風紋

もくじ / この前 / この後


2003年03月01日(土) 雨の中練習へ / 「震災・まちのアーカイブ」 / 音楽:「Hard to Say I'm Sorry」 / 近況?

3月のはじまり。1日中雨がざばざばと降っていた。昨日のよいお天気が嘘のようだ。ここのところ毎週土曜日になると雨が降っている。

いちばん雨が強く降っている(と思われる)時間帯に車を運転して楽団の練習に行く。道路が混んでいて合奏に少し遅刻。何だかずっと気分が晴れなかった。今日は、曲と自分との距離をものすごく遠いものに感じ、もどかしさにずっと苛々としていた。思うように動かない身体。頭と身体がばらばらのような気がする。ふっと楽器を見てみると、しばらく手入れを怠っているうちに随分とくもりがひどくなってきていて、余計に哀しくなって、きちんと磨かなければと思った(基本的な手入れは毎回しているものの)。

帰りしなに駐車場を出て信号が青に変わるのを待っていると、すぐ隣に街路樹があった。街路樹の枝に雨粒がとどまっていて、それが街灯に照らされてきらきらと輝いているのがとても綺麗に見えた。

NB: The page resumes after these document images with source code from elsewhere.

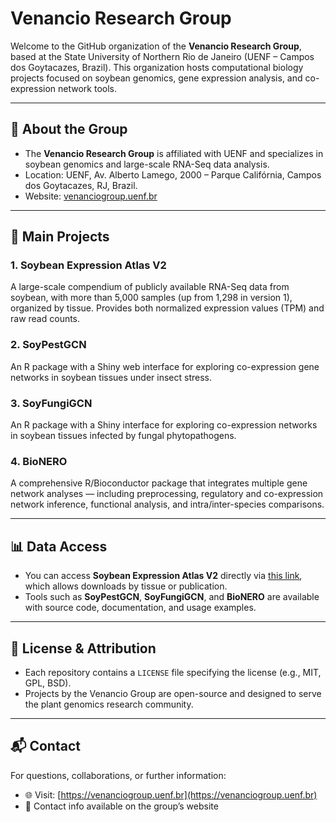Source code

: # Venancio Research Group

Welcome to the GitHub organization of the **Venancio Research Group**, based at the State University of Northern Rio de Janeiro (UENF – Campos dos Goytacazes, Brazil). This organization hosts computational biology projects focused on soybean genomics, gene expression analysis, and co-expression network tools.

---

## 🌱 About the Group

- The **Venancio Research Group** is affiliated with UENF and specializes in soybean genomics and large-scale RNA-Seq data analysis.
- Location: UENF, Av. Alberto Lamego, 2000 – Parque Califórnia, Campos dos Goytacazes, RJ, Brazil.  
- Website: [venanciogroup.uenf.br](https://venanciogroup.uenf.br)

---

## 🔬 Main Projects

### 1. **Soybean Expression Atlas V2**  
A large-scale compendium of publicly available RNA-Seq data from soybean, with more than 5,000 samples (up from 1,298 in version 1), organized by tissue. Provides both normalized expression values (TPM) and raw read counts.  

### 2. **SoyPestGCN**  
An R package with a Shiny web interface for exploring co-expression gene networks in soybean tissues under insect stress.

### 3. **SoyFungiGCN**  
An R package with a Shiny interface for exploring co-expression networks in soybean tissues infected by fungal phytopathogens.

### 4. **BioNERO**  
A comprehensive R/Bioconductor package that integrates multiple gene network analyses — including preprocessing, regulatory and co-expression network inference, functional analysis, and intra/inter-species comparisons.  


---

## 📊 Data Access

- You can access **Soybean Expression Atlas V2** directly via [this link](https://soyatlas.venanciogroup.uenf.br/), which allows downloads by tissue or publication.
- Tools such as **SoyPestGCN**, **SoyFungiGCN**, and **BioNERO** are available with source code, documentation, and usage examples.

---

## 📜 License & Attribution

- Each repository contains a `LICENSE` file specifying the license (e.g., MIT, GPL, BSD).
- Projects by the Venancio Group are open-source and designed to serve the plant genomics research community.

---

## 📬 Contact

For questions, collaborations, or further information:

- 🌐 Visit: [https://venanciogroup.uenf.br](https://venanciogroup.uenf.br)
- 📧 Contact info available on the group’s website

神戸市長田区の市民グループ「震災・まちのアーカイブ」が、「阪神大震災といえば、即座に思い浮かぶフレーズ、言葉を、あげてくださいませんか。」と問うアンケートをしたそうだ。ひとつひとつの答えが心に響くものだと感じたが、私にとって最も印象に残ったのが、「思い出したくないが、忘れたくない」という言葉だった。“あぁ、そうなんだ。一見矛盾しているようだけれど、それでいいんだ。そういう思いがあっていいんだ”と思った。そしてこういう思いを抱えていらっしゃる方がいらしたことに、暖かい気持ちを感じた。私自身が、ずっと“忘れられない”、“忘れなければならない”、“忘れたい”、“忘れねばならない”、“覚えておきたい”…という気持ちの間で行き場を探して、どうしたらいいのかわからなくてずっとふらふらと彷徨っているから。それは震災のことではないのだけれど。でも、思い出したくないと思ってもいいのだし、忘れたくないと思ってもいいのだなぁ…と思った。

参考:「震災・まちのアーカイブ」(こちら)。「瓦版なまず第14号」に掲載されています。


今、聴いている音楽:「Hard to Say I'm Sorry」/Chicago
…今日の練習で演奏したのだけれど、この曲の楽譜、「素直になれなくて」の邦題の下に「Hard to Say I'm Sorry」という原題が記されているのを見て、目から鱗が落ちたというか、「Hard to Say I'm Sorry」を「素直になれなくて」と訳した人は本当に素敵だなすごいなと思った(私が「素直になれなくて」という邦題の方を先に知ったからかもしれないのだけれど)。だって「素直になれなくて」という状態ってまさに「Hard to Say I'm Sorry」という状態で、「Hard to Say I'm Sorry」という状態ってまさに「素直になれなくて」という状態ではないかと思って(この記述、わけがわからんな)。

意地を張っていても恰好つけても突っ張っていても哀しい(私が意地を張っていると私自身が結局哀しいという意味で)。いつ死ぬかわからないのだったら、素直に笑って素直に泣いて、後悔のない会い方をしたいと思った。


ここ数日、仕事の話がないのは、純粋に仕事をしていない・進んでいないからで、いくら体調が思わしくなかったとはいえ(しかも「体調が思わしくない」と言えるレベルであったのかどうかもわからない)、これは良くない。少し頑張らないといけない。頑張りたいから。

と言いつつ、近頃は展覧会に行ったり音楽会に行ったり、あるいはいつもと反対行きの電車に乗ったりいつもと違う種類の電車に乗ったりすることがないなということに思い至り、今月中にそういう機会を一度は持ちたいとも思うのだった。息が詰まるから。